The Brownfield program was eventually modified to provide training to the unemployed within the target community. “Since then,” said Ann Black, associate dean at SFCC, “other agencies outside the EPA have contributed their funding for job training. That’s allowed the programs to expand past Brownfields to work on wastewater and renewable-energy projects. It allows communities to customize their job training programs.”

 

The program engages in several local partnerships. NM’s pueblos, being sovereign nations, administer their own Brownfields programs. SFCC has partnered with the Eight Indian Northern Pueblos Council to provide the needed training. The program also assisted the Santa Fe County Fire Department with a grant application for cleanup efforts in the Pecos area. “We’re just waiting for them to get funding,” Black said, “and then they’ll be looking to hire some of our forestry graduates to work on that project.”

 

The Environmental Workforce Development program initially focused on Environmental Technician training. This year a second training program for forest restoration and timber thinning was added. Both programs include Hazardous Waste Operations and Emergency Response certification, a mandatory component of all of the EPA Brownfield job training programs nationwide.

 

The program is tailored to build on the existing knowledge and skill sets of the long-term unemployed. “Our goal,” said Black, “is to take folks who already have some skills and education, and to really upskill them.
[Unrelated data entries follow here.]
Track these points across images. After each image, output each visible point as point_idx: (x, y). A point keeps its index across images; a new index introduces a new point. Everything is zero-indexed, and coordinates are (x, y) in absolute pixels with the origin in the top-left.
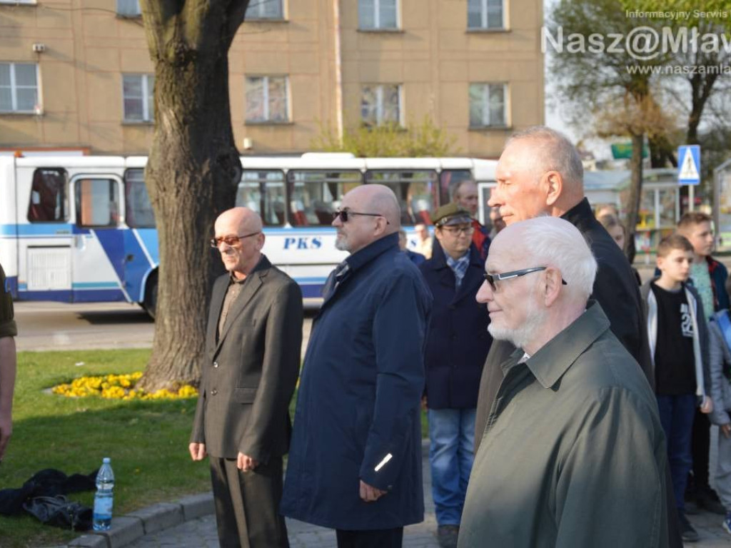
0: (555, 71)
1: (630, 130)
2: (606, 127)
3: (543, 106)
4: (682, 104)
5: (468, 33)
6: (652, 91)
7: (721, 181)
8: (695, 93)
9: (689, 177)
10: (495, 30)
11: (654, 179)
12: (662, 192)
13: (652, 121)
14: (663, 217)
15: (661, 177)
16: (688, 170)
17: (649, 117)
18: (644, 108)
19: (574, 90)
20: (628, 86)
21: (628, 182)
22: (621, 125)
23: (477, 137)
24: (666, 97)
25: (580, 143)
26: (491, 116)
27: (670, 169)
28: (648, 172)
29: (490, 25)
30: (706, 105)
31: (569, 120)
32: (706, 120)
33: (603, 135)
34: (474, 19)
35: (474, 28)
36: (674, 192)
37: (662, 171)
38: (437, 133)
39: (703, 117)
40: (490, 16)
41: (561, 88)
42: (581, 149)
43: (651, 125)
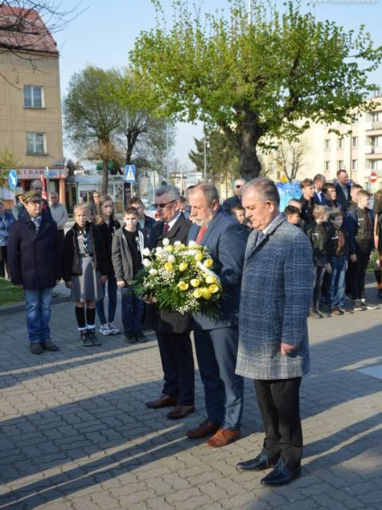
0: (66, 128)
1: (102, 157)
2: (91, 155)
3: (62, 145)
4: (124, 146)
5: (25, 108)
6: (110, 140)
8: (129, 142)
9: (130, 179)
10: (38, 107)
11: (113, 179)
12: (116, 186)
14: (117, 196)
15: (116, 179)
16: (130, 176)
17: (110, 152)
18: (108, 147)
19: (76, 138)
20: (100, 137)
21: (102, 181)
22: (98, 155)
23: (30, 158)
24: (117, 143)
25: (78, 162)
26: (37, 148)
27: (118, 175)
28: (110, 176)
29: (35, 105)
30: (134, 147)
31: (74, 152)
32: (134, 154)
33: (90, 159)
34: (27, 102)
35: (27, 106)
36: (121, 186)
37: (116, 176)
38: (11, 156)
39: (133, 152)
40: (35, 101)
41: (69, 136)
42: (79, 165)
43: (111, 155)
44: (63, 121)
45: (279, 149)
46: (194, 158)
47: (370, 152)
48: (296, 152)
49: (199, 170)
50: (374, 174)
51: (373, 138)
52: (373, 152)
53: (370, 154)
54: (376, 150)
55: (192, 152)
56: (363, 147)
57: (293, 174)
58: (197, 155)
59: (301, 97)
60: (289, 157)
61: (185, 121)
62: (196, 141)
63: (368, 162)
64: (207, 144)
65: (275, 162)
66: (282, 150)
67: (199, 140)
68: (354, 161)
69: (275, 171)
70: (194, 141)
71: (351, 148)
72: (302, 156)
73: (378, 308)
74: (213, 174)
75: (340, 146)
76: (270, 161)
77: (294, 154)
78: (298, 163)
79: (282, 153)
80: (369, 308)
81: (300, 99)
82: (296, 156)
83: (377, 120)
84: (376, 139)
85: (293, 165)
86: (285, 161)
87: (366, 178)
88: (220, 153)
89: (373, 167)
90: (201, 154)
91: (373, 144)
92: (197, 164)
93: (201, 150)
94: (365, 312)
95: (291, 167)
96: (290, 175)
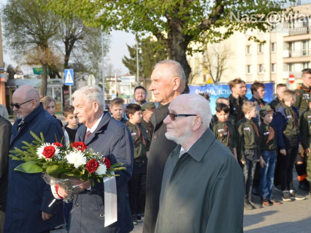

When we work with those individuals and give them industry certifications, it gives them the extra bump they need to get a job.” Janet Kerley, the program’s manager, said that about half of the program’s first graduating class has gotten job placement. Two former graduates from that group stand out as success stories.

 

Thomas Gonzales is now facilities operations manager with the state of NM and oversees the maintenance and operation of 23 state government buildings. Gonzales said he got that position because of the training he received. “The education was very broad but very useful,” Gonzales said. “We got certified in first aid, CPR, defibrillators, GIS, GPS and all the laws having to do with hazardous waste disposal.”

 

Adrian Chavez’s training got him appointed to the Northern NM Citizens Advisory Board, which focuses on direct remediation and waste removal from Los Alamos National Labs and also monitors the WIPP site in Carlsbad. His position on the board allows him to represent his community’s environmental protection interests.

 

Both Gonzales and Chavez pointed to Program Manager and instructor Janet Kerley as a big reason for the program’s success. Kerley, whose academic background is in anthropology, archeology and chemistry, was responsible for much of the environmental and wastewater testing, and hazardous chemicals management at Signetics, which later became Philips Semiconductor. Additionally, she has been active for many years in the regulatory process, at both the federal and state levels, and helped shape some of the current regulations governing health, safety and environmental regulation. Today, joined by other expert instructors, Kerley spearheads this training program at SFCC.

 

SFCC also participates in a statewide partnership as a Center of Excellence, providing green jobs training in biofuels, green building and energy efficiency.